The global lender said some of these projects “have been drawing funds from the exchequer for over 10 years and yet remain less than 50 per cent complete”.

Kimwarer and Arror dams in Elgeyo Marakwet county are some of the two dormant projects that had been absorbing cash yet nothing was happening on the ground.

President Kenyatta had in 2019 cancelled the Kimwarer dam which had already absorbed Sh22 billion.

He, however, ordered the immediate commencement of the implementation of the Arror Multipurpose Dam project with the new design components and cost rationalization plan as developed by a technical committee tasked to review the projects.

It is the two dams that cost Rotich his job.  Along with his former Principal Secretary Kamau Thugge, Rotich was subjected to multiple criminal charges, including abuse of office, conspiracy to commit economic crimes, single-sourcing for projects, and approving payments contrary to the law.

Yet, it is as though Rotich had a premonition and tried to forestall his fate.

Having been in charge when white elephant projects mushroomed all over the country, he made last-ditch efforts to save himself -- and by extension his office --by instituting policies and issuing directives aimed at stemming further build-up of wasteful projects such as Arror and Kimwarer dams.

As the man in charge of the country’s purse for six years, history will either condemn or vindicate the ex-CS on, not just the two controversial dams, but a myriad of other projects that heaped upon generations of Kenyans an additional debt burden of Sh3.7 trillion in under six years.

The contract for the construction of the two dams was awarded to CMC di Ravena, a broke Italian company, on February 1, 2016.

Not only did Rotich approve the award of the contract to build the two dams to a bankrupt firm, but investigators say the company was also paid even before a feasibility study was done or land compensation was completed.

Public Investment Management

Yet, in August 2018, Rotich unveiled the Public Investment Management (PIM) guidelines which, for the first time, required that before a project is funded, a feasibility study, land acquisition and compensation, stakeholder management and other development partners be completed.
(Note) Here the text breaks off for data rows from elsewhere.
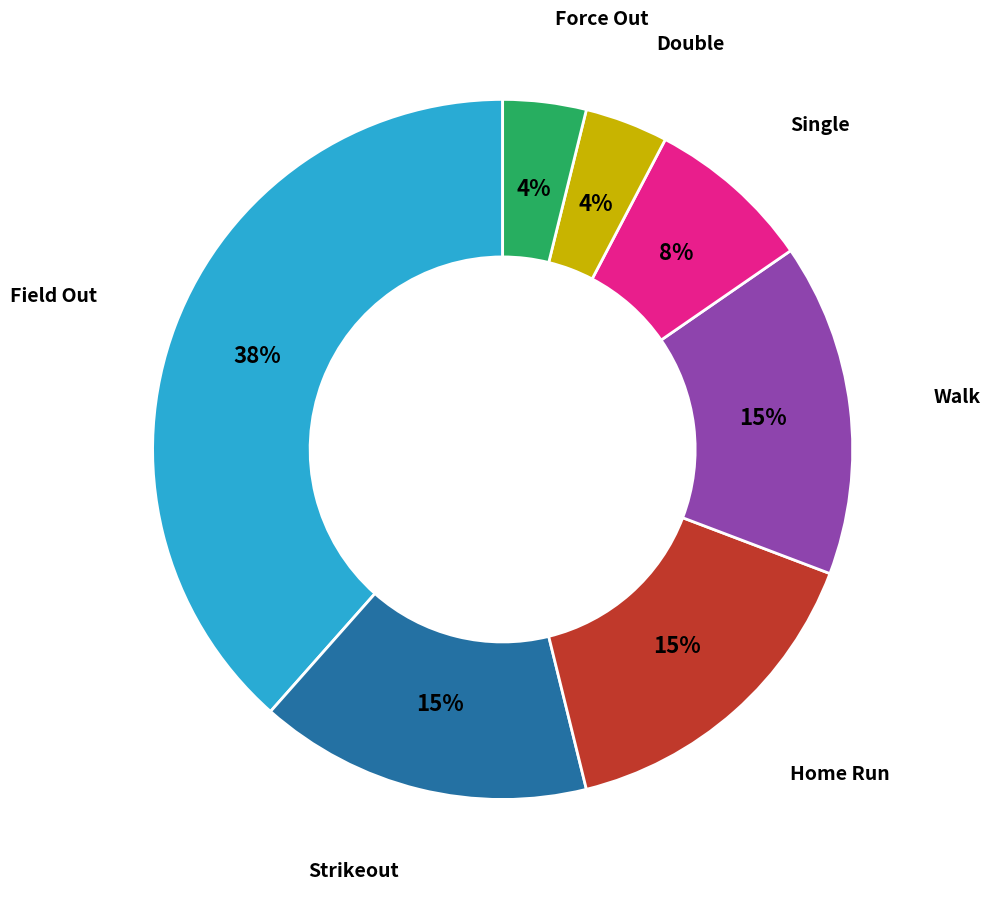

Does any single category account for the majority?

No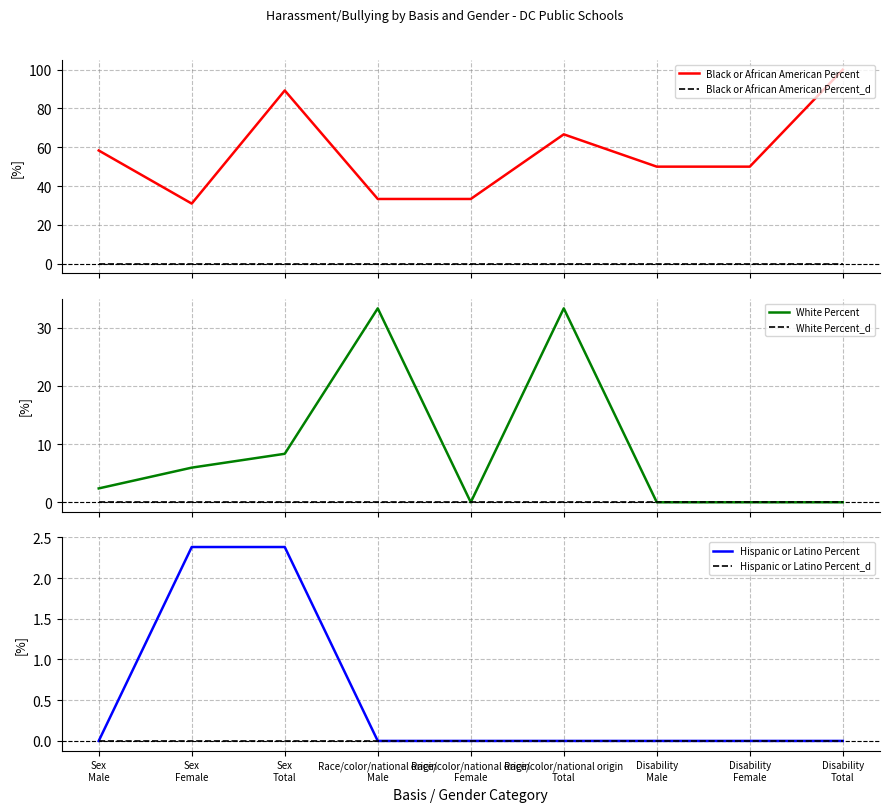

Reading left to right, list all the values displayed in this chart.

Black or African American Percent: Sex
Male=58.3	Sex
Female=31.0	Sex
Total=89.3	Race/color/national origin
Male=33.3	Race/color/national origin
Female=33.3	Race/color/national origin
Total=66.7	Disability
Male=50.0	Disability
Female=50.0	Disability
Total=100.0
Black or African American Percent_d: Sex
Male=0.0	Sex
Female=0.0	Sex
Total=0.0	Race/color/national origin
Male=0.0	Race/color/national origin
Female=0.0	Race/color/national origin
Total=0.0	Disability
Male=0.0	Disability
Female=0.0	Disability
Total=0.0
White Percent: Sex
Male=2.4	Sex
Female=6.0	Sex
Total=8.3	Race/color/national origin
Male=33.3	Race/color/national origin
Female=0.0	Race/color/national origin
Total=33.3	Disability
Male=0.0	Disability
Female=0.0	Disability
Total=0.0
White Percent_d: Sex
Male=0.0	Sex
Female=0.0	Sex
Total=0.0	Race/color/national origin
Male=0.0	Race/color/national origin
Female=0.0	Race/color/national origin
Total=0.0	Disability
Male=0.0	Disability
Female=0.0	Disability
Total=0.0
Hispanic or Latino Percent: Sex
Male=0.0	Sex
Female=2.4	Sex
Total=2.4	Race/color/national origin
Male=0.0	Race/color/national origin
Female=0.0	Race/color/national origin
Total=0.0	Disability
Male=0.0	Disability
Female=0.0	Disability
Total=0.0
Hispanic or Latino Percent_d: Sex
Male=0.0	Sex
Female=0.0	Sex
Total=0.0	Race/color/national origin
Male=0.0	Race/color/national origin
Female=0.0	Race/color/national origin
Total=0.0	Disability
Male=0.0	Disability
Female=0.0	Disability
Total=0.0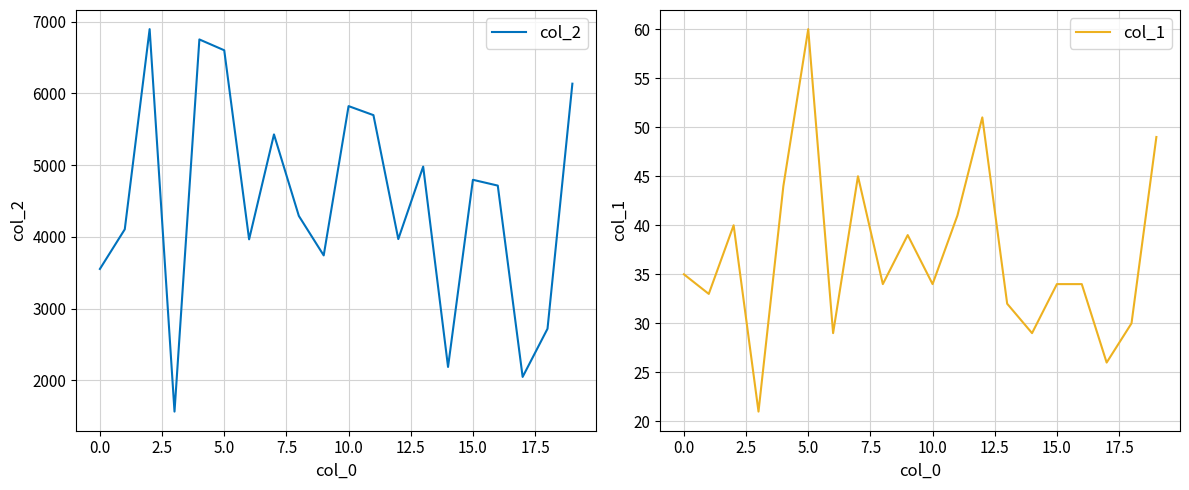

What is the label of the 5th point from the right?

15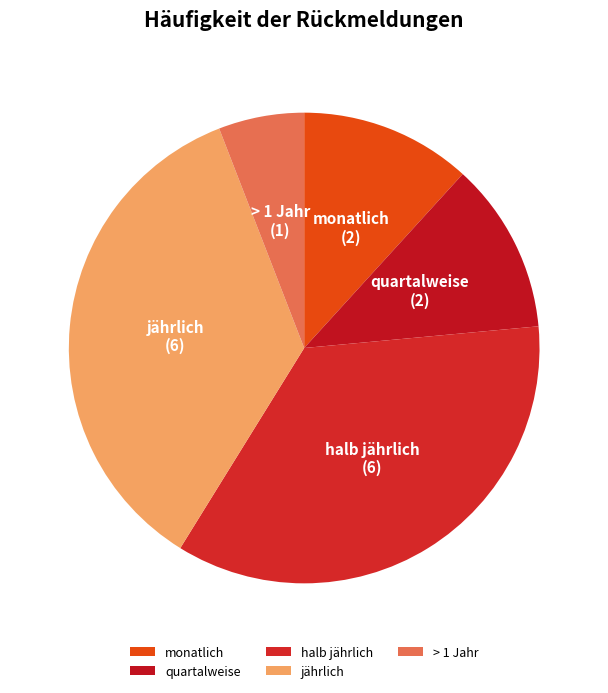

The halb jährlich slice represents 44% of the pie. True or false?

False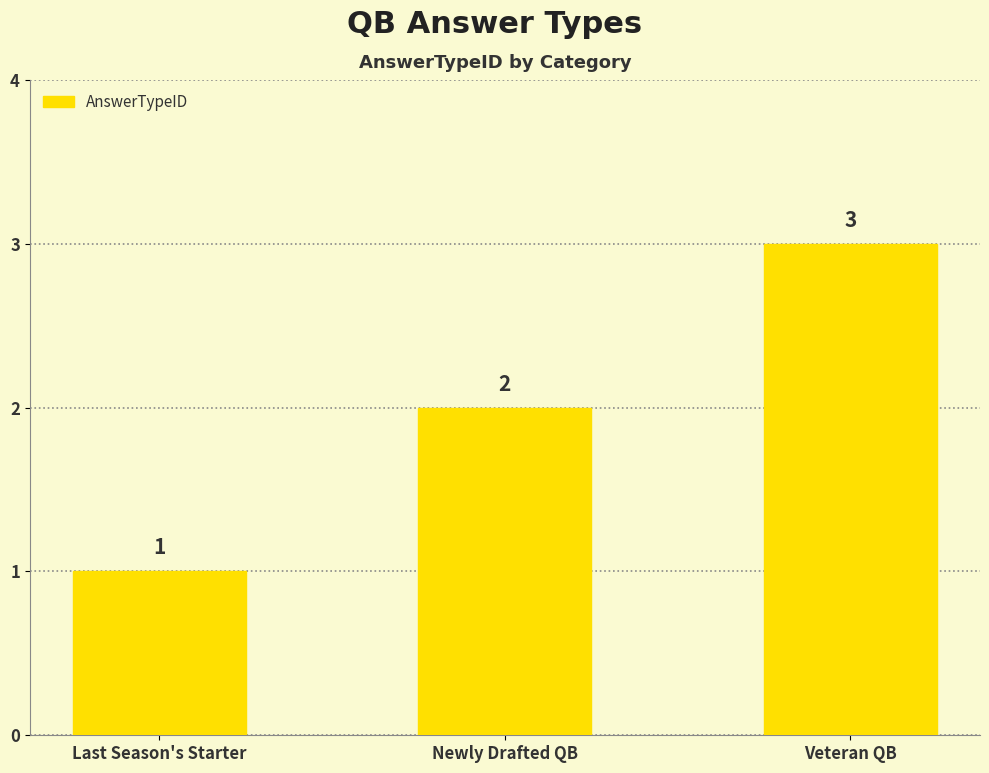

What is the label of the 2nd bar from the left?

Newly Drafted QB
All the mega projects had been done without these regulations.

And after years of dithering, Rotich revamped the Public Debt Management Office, which he placed under a new director-general who would be responsible for public debt management and operations.

Another office that was created at the National Treasury, and filled up, was that of Public-Private Partnership (PPP), as the state moved to steer clear of debt-driven projects.

But it was too little, too late for Rotich.

When Kenyatta read gave the State of the Nation address, there were less than nine months to the general elections on August 9, 2022, and the President, who had teamed up with his former nemesis, former Prime Minister Raila Odinga and fallen out with his deputy.

He had also ruthlessly purged some of his erstwhile lieutenants from the power Parliamentary committees and hounded others in court for various improprieties.

Uhuru’s graft axe would occasionally land on some of Ruto’s allies, with the deputy president decrying what he thought was political witch hunt.

In recent public utterances, Ruto has vowed to to free the Directorate of Criminal Investigations and the Kenya Revenue Authority (KRA) from he thinks is state capture.

“We have witnessed the criminalisation of enterprises,” Ruto.